Your assignment: Could you set down the lines from the first line of the entries below through the line with "I inkorgen kan", exactly and with no pictures?

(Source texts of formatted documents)
=-=-=-=-=

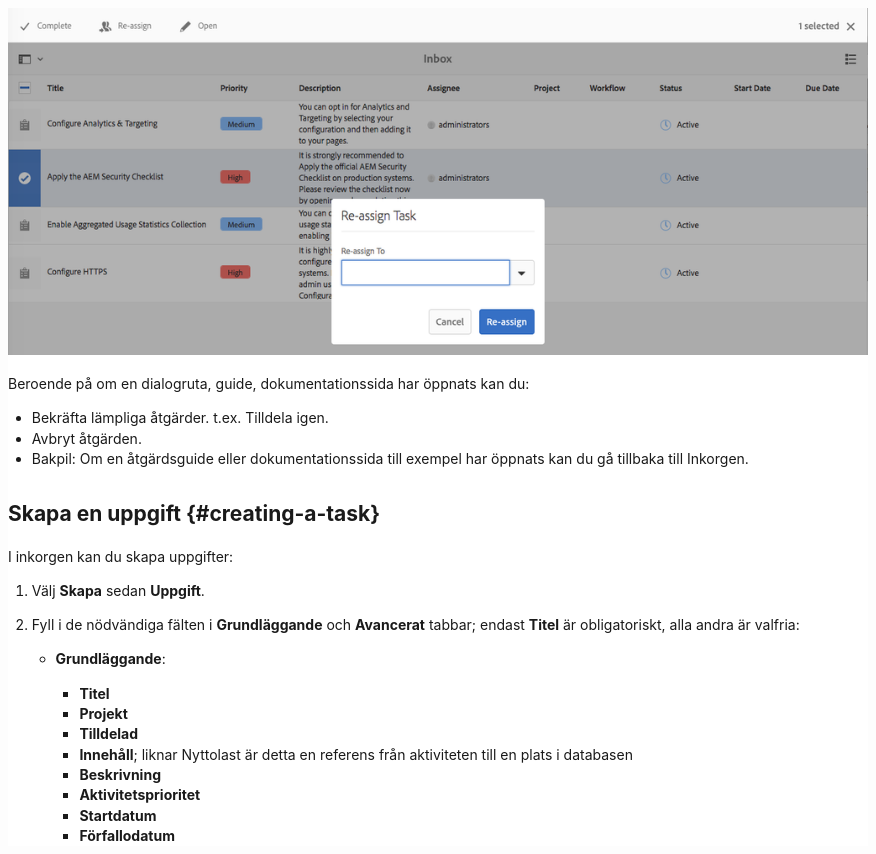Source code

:    ![wf-85](assets/wf-85.png)

   Beroende på om en dialogruta, guide, dokumentationssida har öppnats kan du:

   * Bekräfta lämpliga åtgärder. t.ex. Tilldela igen.
   * Avbryt åtgärden.
   * Bakpil: Om en åtgärdsguide eller dokumentationssida till exempel har öppnats kan du gå tillbaka till Inkorgen.


## Skapa en uppgift {#creating-a-task}

I inkorgen kan du skapa uppgifter:

1. Välj **Skapa** sedan **Uppgift**.
1. Fyll i de nödvändiga fälten i **Grundläggande** och **Avancerat** tabbar; endast **Titel** är obligatoriskt, alla andra är valfria:

   * **Grundläggande**:

      * **Titel**
      * **Projekt**
      * **Tilldelad**
      * **Innehåll**; liknar Nyttolast är detta en referens från aktiviteten till en plats i databasen
      * **Beskrivning**
      * **Aktivitetsprioritet**
      * **Startdatum**
      * **Förfallodatum**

=-=-=-=-=

Reply to the task:
Source code

:    ![wf-85](assets/wf-85.png)

   Beroende på om en dialogruta, guide, dokumentationssida har öppnats kan du:

   * Bekräfta lämpliga åtgärder. t.ex. Tilldela igen.
   * Avbryt åtgärden.
   * Bakpil: Om en åtgärdsguide eller dokumentationssida till exempel har öppnats kan du gå tillbaka till Inkorgen.


## Skapa en uppgift {#creating-a-task}

I inkorgen kan du skapa uppgifter:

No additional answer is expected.